By Andrew Cohen
Two Berkeley Law students just returned from a memorable trip to the United Nations Climate Change Conference in Copenhagen, where they presented a report that urges policy makers to value human rights principles while addressing climate change.
In Protecting People and the Planet, which they wrote for the International Human Rights Law Clinic, second-year students Caitrin McKiernan and Zoe Loftus-Farren examine the potential dangers of well-meaning climate change policies. Simply constructing a hydropower dam, for example, can have implications for neighboring communities that include declining fish stocks, health problems from the construction process, and forced relocation.
McKiernan and Loftus-Farren arrived in Copenhagen December 13, and the next day spent more than four hours outside in the cold waiting to enter the conference facility to pick up their credentials. “We were lucky,” says McKiernan. “Some people waited for 10 hours.”
On December 15, they presented their paper at an event hosted by Mary Robinson, the former President of Ireland and former UN High Commissioner for Human Rights. With rising sea levels projected to force mass displacement of coastal communities in low-lying areas over the next 25 years, McKiernan and Loftus-Farren highlighted concerns such as displaced populations’ access to food and water—and what impact their arrival in new countries may have on the resources available to those already living there.
In asking the UN Framework Convention on Climate Change to establish international human rights standards, they proposed that nations share information and technical assistance that help foster climate change initiatives that incorporate these standards. During a panel on migration, the Special Rapporteur on Internally Displaced Persons endorsed the students’ idea of providing such guidelines, and of creating a mechanism to address the unintended human rights consequences of climate change policies.
“It was exciting to see there will likely be some inclusion of human rights language in the text that comes out of Copenhagen,” says Loftus-Farren. While struck by the thicket of thorny issues involved in confronting climate change, she believes that complexity “reinforced the relevancy and usefulness of our proposal.”
After spending months immersed in climate change literature at Berkeley, McKiernan says she was thrilled to be in Copenhagen “and actually talk to the people whose work we had cited” such as the UN High Commissioner for Human Rights, the head of the International Organization for Migration, and global NGO leaders. “It’s a testament to the strength of the clinical programs at Berkeley Law that we had the opportunity to publish a policy paper on climate change and human rights and then actually present it in Copenhagen.”

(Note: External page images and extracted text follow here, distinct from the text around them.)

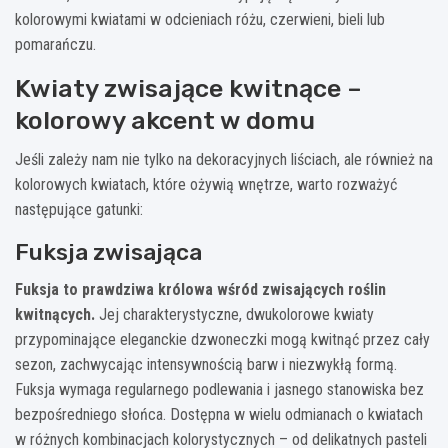
kolorowymi kwiatami w odcieniach różu, czerwieni, bieli lub
pomarańczu.
Kwiaty zwisające kwitnące –
kolorowy akcent w domu
Jeśli zależy nam nie tylko na dekoracyjnych liściach, ale również na
kolorowych kwiatach, które ożywią wnętrze, warto rozważyć
następujące gatunki:
Fuksja zwisająca
Fuksja to prawdziwa królowa wśród zwisających roślin
kwitnących.
Jej charakterystyczne, dwukolorowe kwiaty
przypominające eleganckie dzwoneczki mogą kwitnąć przez cały
sezon, zachwycając intensywnością barw i niezwykłą formą.
Fuksja wymaga regularnego podlewania i jasnego stanowiska bez
bezpośredniego słońca. Dostępna w wielu odmianach o kwiatach
w różnych kombinacjach kolorystycznych – od delikatnych pasteli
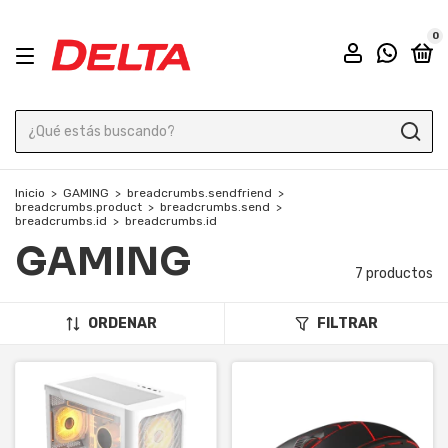
0
Inicio
>
GAMING
>
breadcrumbs.sendfriend
>
breadcrumbs.product
>
breadcrumbs.send
>
breadcrumbs.id
>
breadcrumbs.id
GAMING
7 productos
ORDENAR
FILTRAR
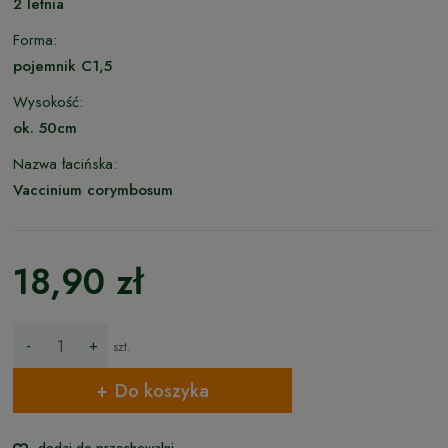
2 letnia
Forma:
pojemnik C1,5
Wysokość:
ok. 50cm
Nazwa łacińska:
Vaccinium corymbosum
18,90 zł
-
+
szt.
Do koszyka
dodaj do przechowalni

McKiernan and Loftus-Farren also attended NGO strategy sessions, a plenary session, and side events that centered on such topics as migration, displacement, and how gender dynamics relate to climate change. They were astounded at the blizzard of activity around them, including the sight of officials from more than 190 nations, in one building, negotiating the inclusion of one verb over another.
Calling the conference both “enlightening and exciting,” Loftus-Farren is pleased that the report “seemed to be well received. We hope it will contribute to the current discussion on climate justice and encourage concrete action.”